Senin, 23 Februari 2009

Warga NU Bebas Pilih Parpol dan Caleg

Monday, 23 February 2009 12:38

Nganjuk,[GP-Ansor]: Warga nahdliyin dipersilahkan menggunakan hak politiknya untuk memilih partai atau caleg yang sesuai dengan pilihan hatinya. Karena setiap warga negara dijamin hak-hak politiknya.”Silahkan warga NU memilih apa saja, sesuai dengan hak pribadinya masing-masing, karena hak politik itu dijamin UUD,”

Demikian dikatakan Sekretaris PCNU Kabupaten Nganjuk, Supardianto kepada wartawan di Nganjuk, 23 Pebruari 2009. Ditambahkannya, hingga saat ini tidak adanya instruksi kepada warga NU untuk memilih salah satu parpol atau caleg peserta pemilu, merupakan keputusan dari hasil muktamar.

Menurut Supardianto, pembebasan untuk memilih juga dikarenakan banyaknya pengurus atau warga NU yang menjadi caleg dari parpol yang berbeda. “Banyak pengurus NU Nganjuk yang menjadi pengurus parpol dan caleg dari berbagai parpol,”ungkapnya.

Lebih lanjut Supardianto menjelaskan, dari dulu, warga PCNU Nganjuk tidak pernah mengarahkan suara warga Nahdliyin untuk memilih salah satu parpol, meski NU dari pusat nanti menyarankan untuk memilih salah satu parpol. “Pada waktu Pilihan bupati (Pilbub) dan Pemilihan Gubernur (Pilgub) Jatim dulu, kita juga tidak pernah mengarahkan warga NU, meski Ketua PBNU Hasyim Muzadi memihak pasangan KAJI ” ungkapnya. [eko]

Warga NU Diminta Datang Ke TPS

Monday, 23 February 2009 17:28

Gresik,[GP-Ansor]: Warga nadhliyin di Gresik dihimbau untuk tidak melakukan golput pada pemilu 2009. Karena itu mereka harus didorong untuk menggunakan hak pilihnya. Baik itu, untuk memilih legislatif maupun presiden.

Demikian dikatakan Ketua Pimpinan Cabang NU Gresik, DR. H. Husnul Huluq kepada wartawan di Gresik, 23 Pebruari 2009.

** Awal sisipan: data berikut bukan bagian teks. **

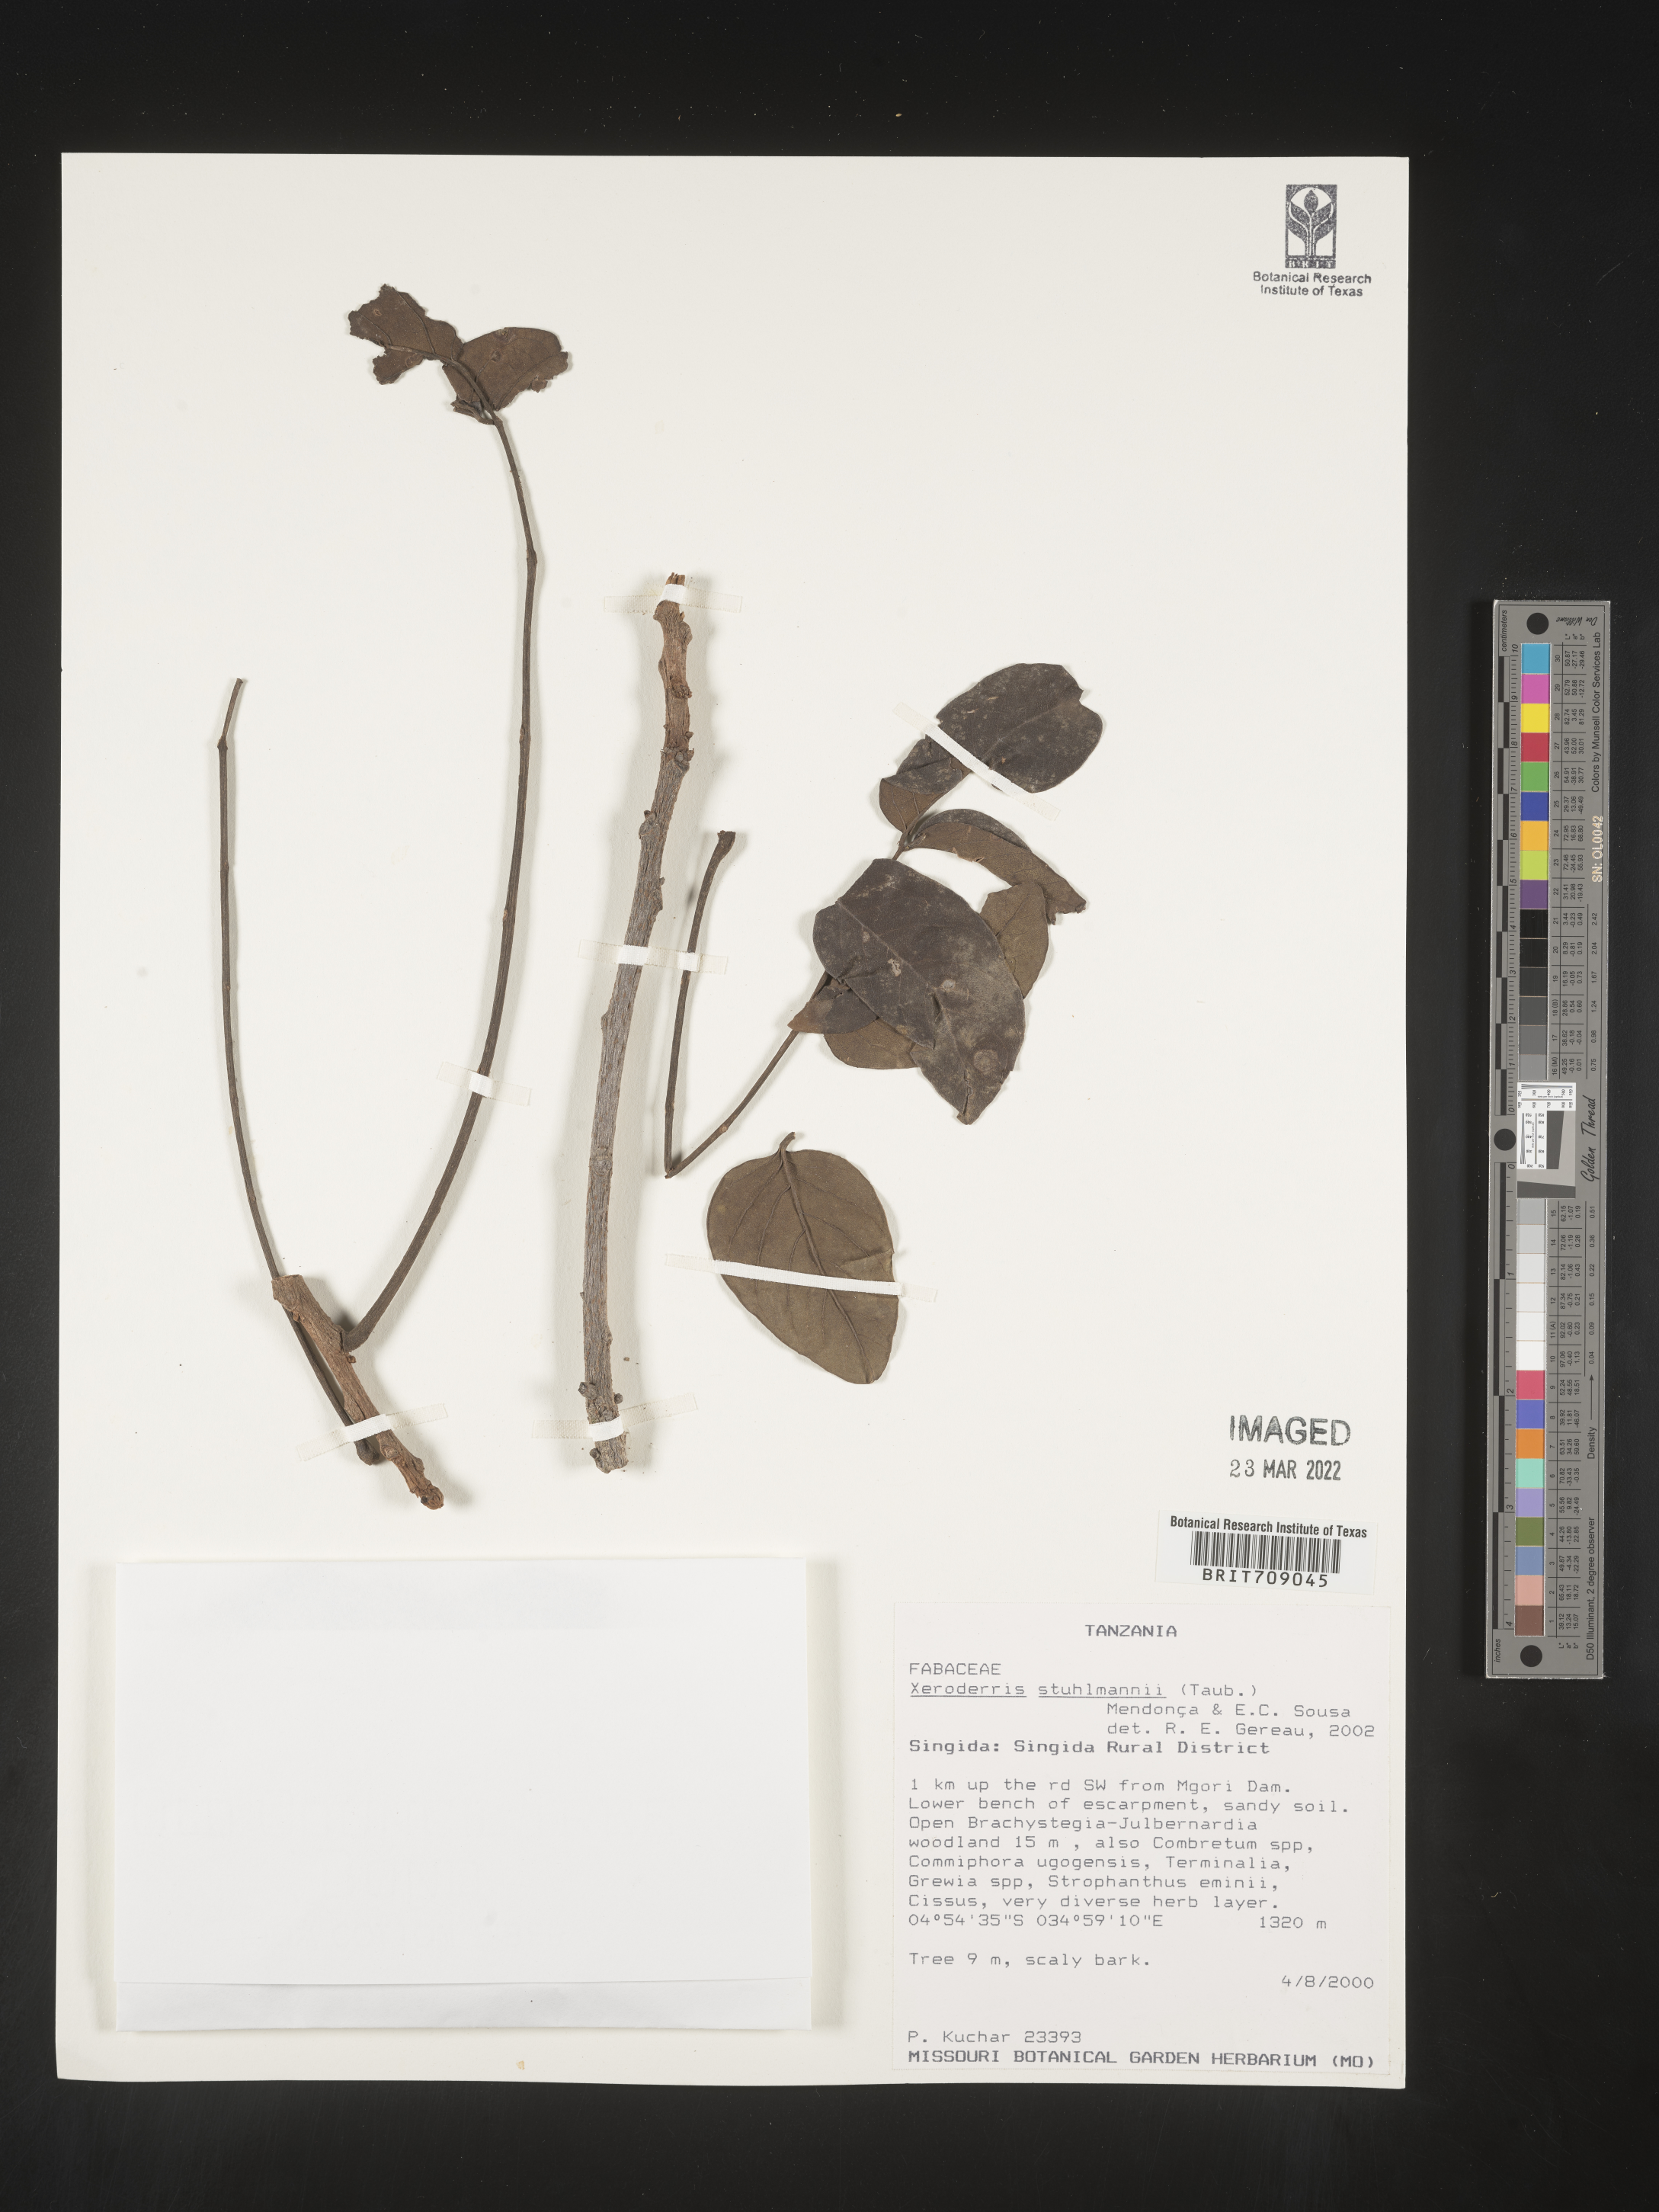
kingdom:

Dikatakannya, golput tidak akan menyelesaikan masalah. Sehingga, setiap warga negara, terutama warga NU harus menggunakan hak pilihnya pada pemilu nanti, jika ingin merubah keadaan bangsa ini lebih baik. “Warga nadliyin (NU, red) jangan sampai golput, mereka perlu ikut menyukseskan pemilu,” jelasnya.

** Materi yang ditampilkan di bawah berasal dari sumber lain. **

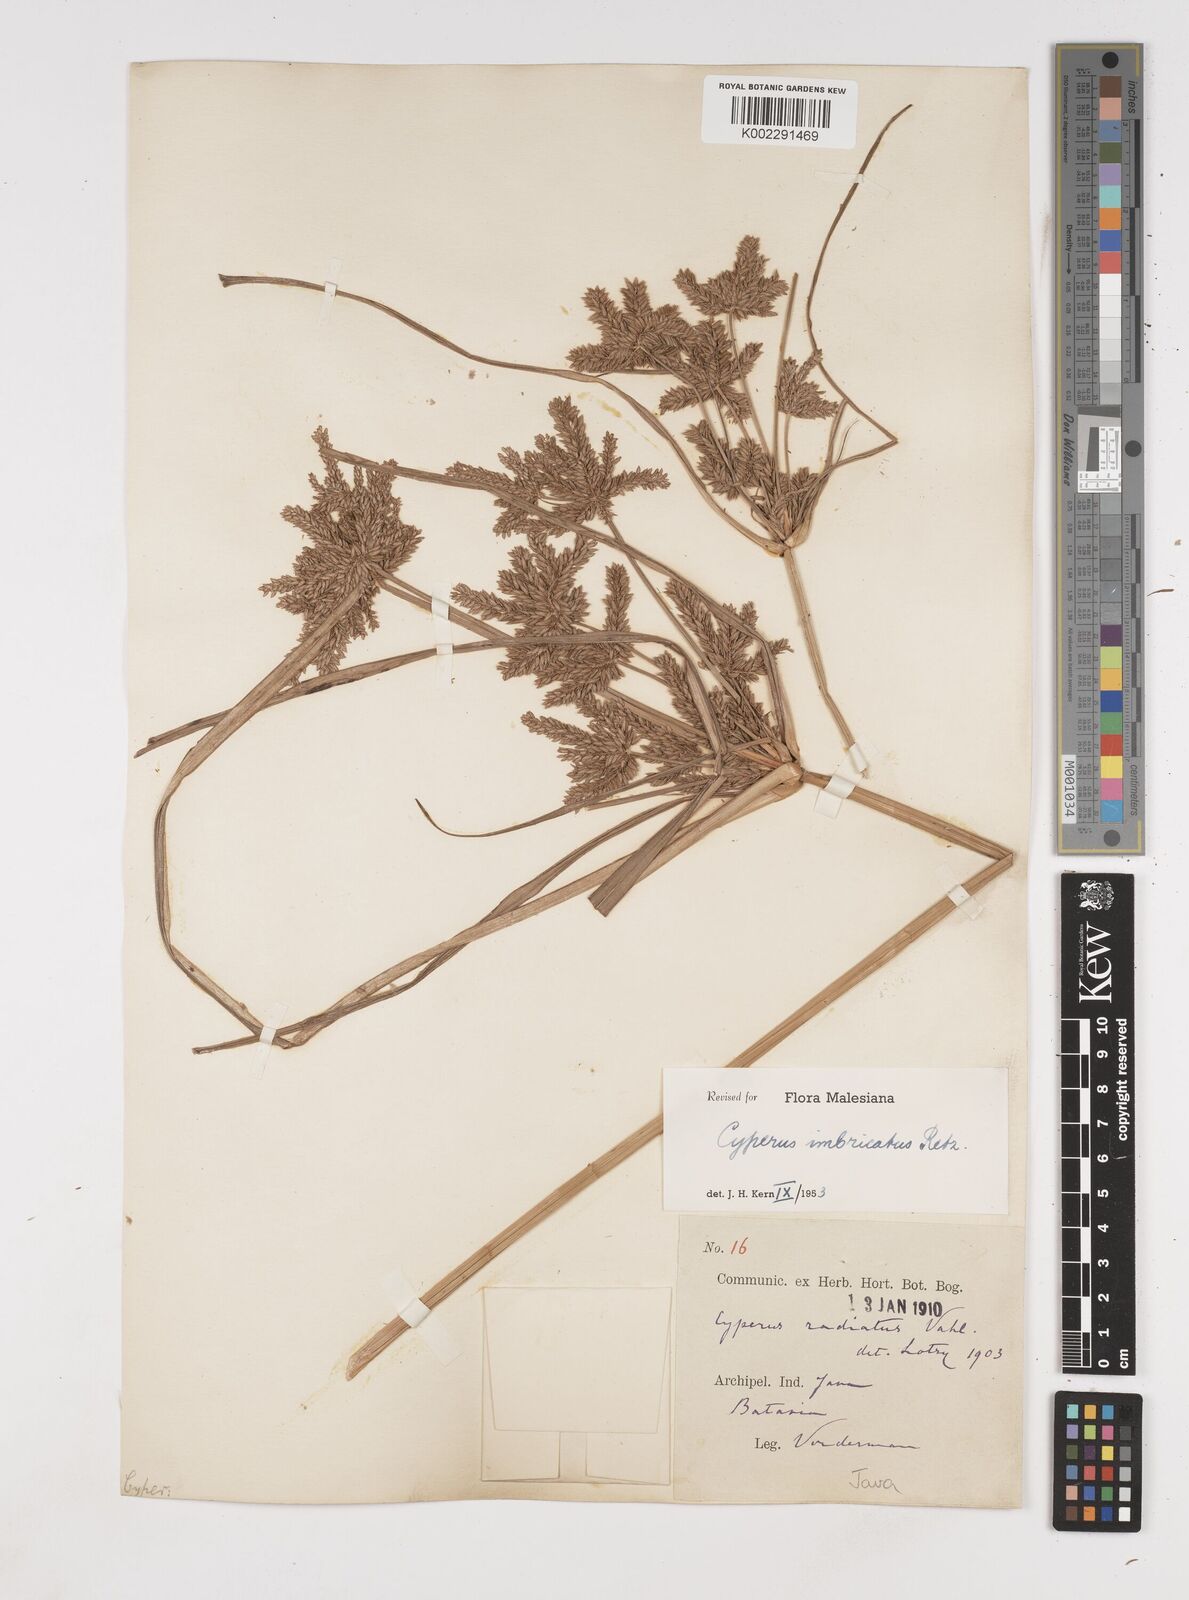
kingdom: Plantae
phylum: Tracheophyta
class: Liliopsida
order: Poales
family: Cyperaceae
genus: Cyperus
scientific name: Cyperus imbricatus
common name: Shingle flatsedge
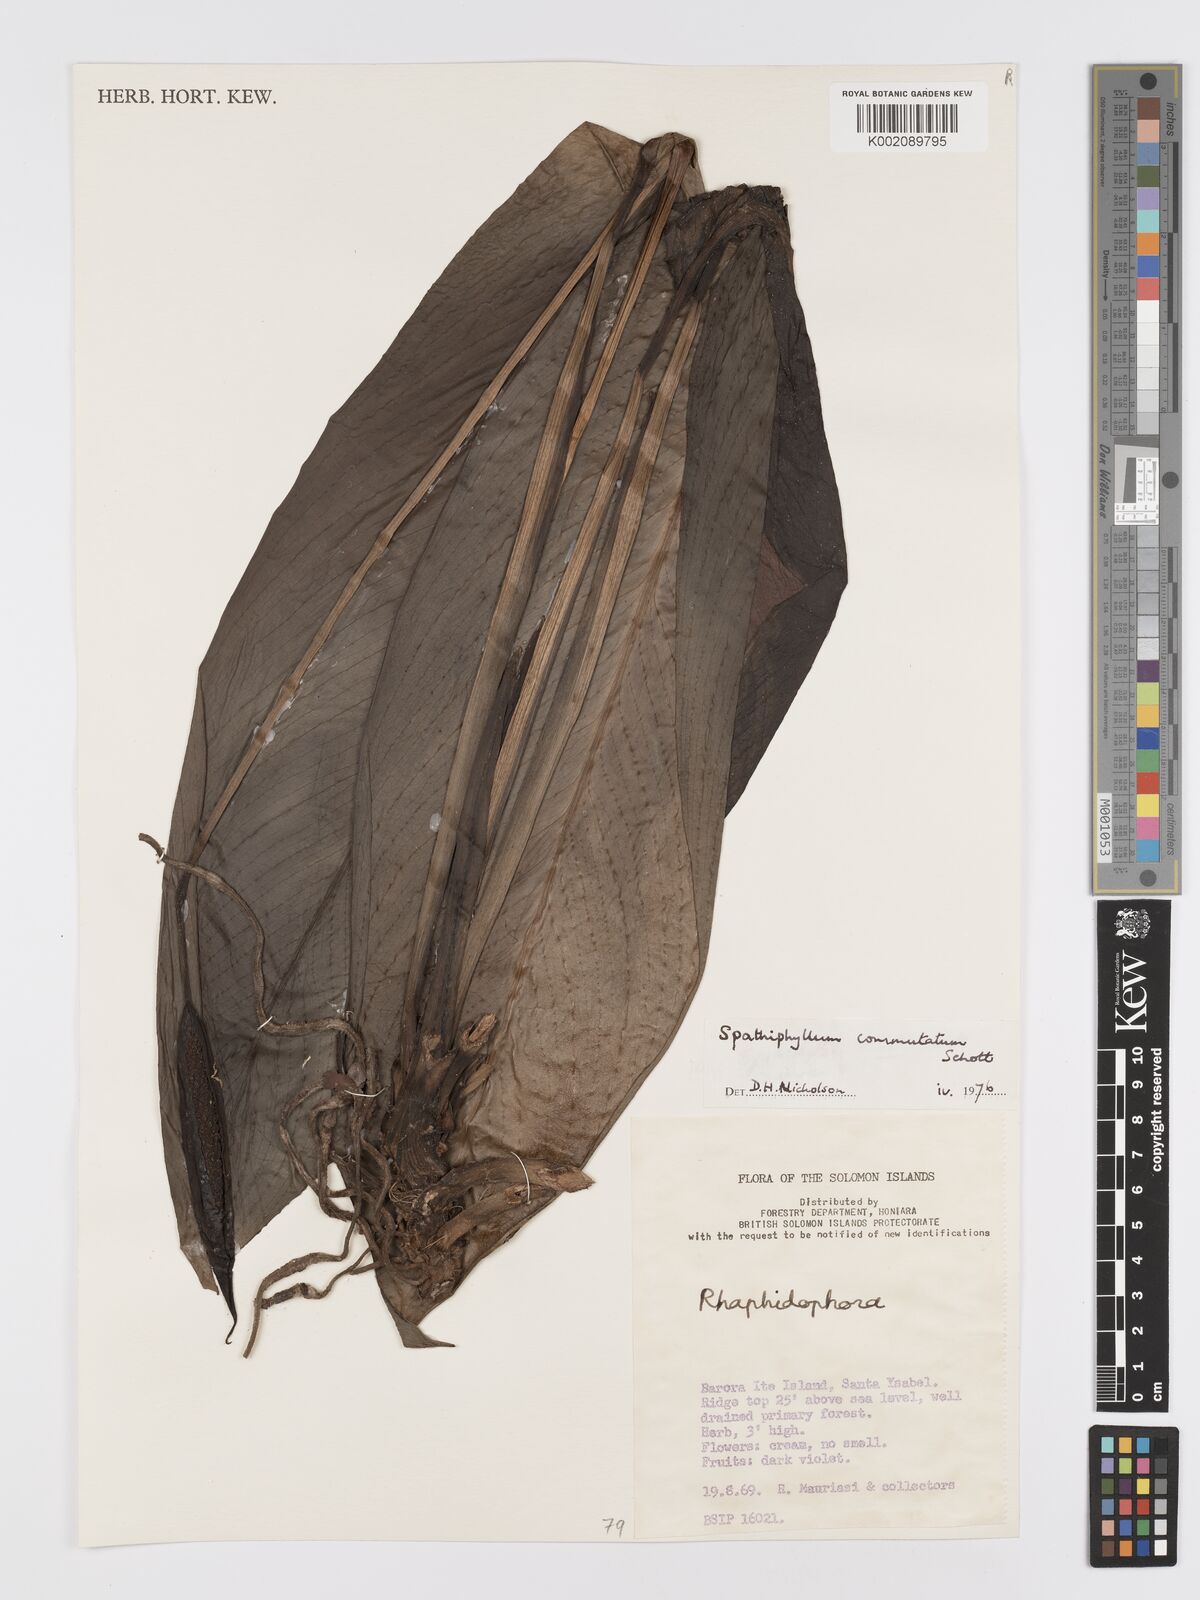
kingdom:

Meski begitu, Husnul Huluq yang Sekda Pemkab Gresik ini menegaskan secara institusi NU tidak akan terlibat ke politik praktis, apalagi mendukung parpol tententu, namun untuk pilihan politik warga NU, dirinya menyerahkan sepenuhnya kepada warga nahdliyin. “Silakan warga NU menentukan hak pilihan politiknya, tetapi NU secara organisasi akan tetap netral dari kepentingan politik karena NU tidak ada kaitannya dengan politik,” tambahnya.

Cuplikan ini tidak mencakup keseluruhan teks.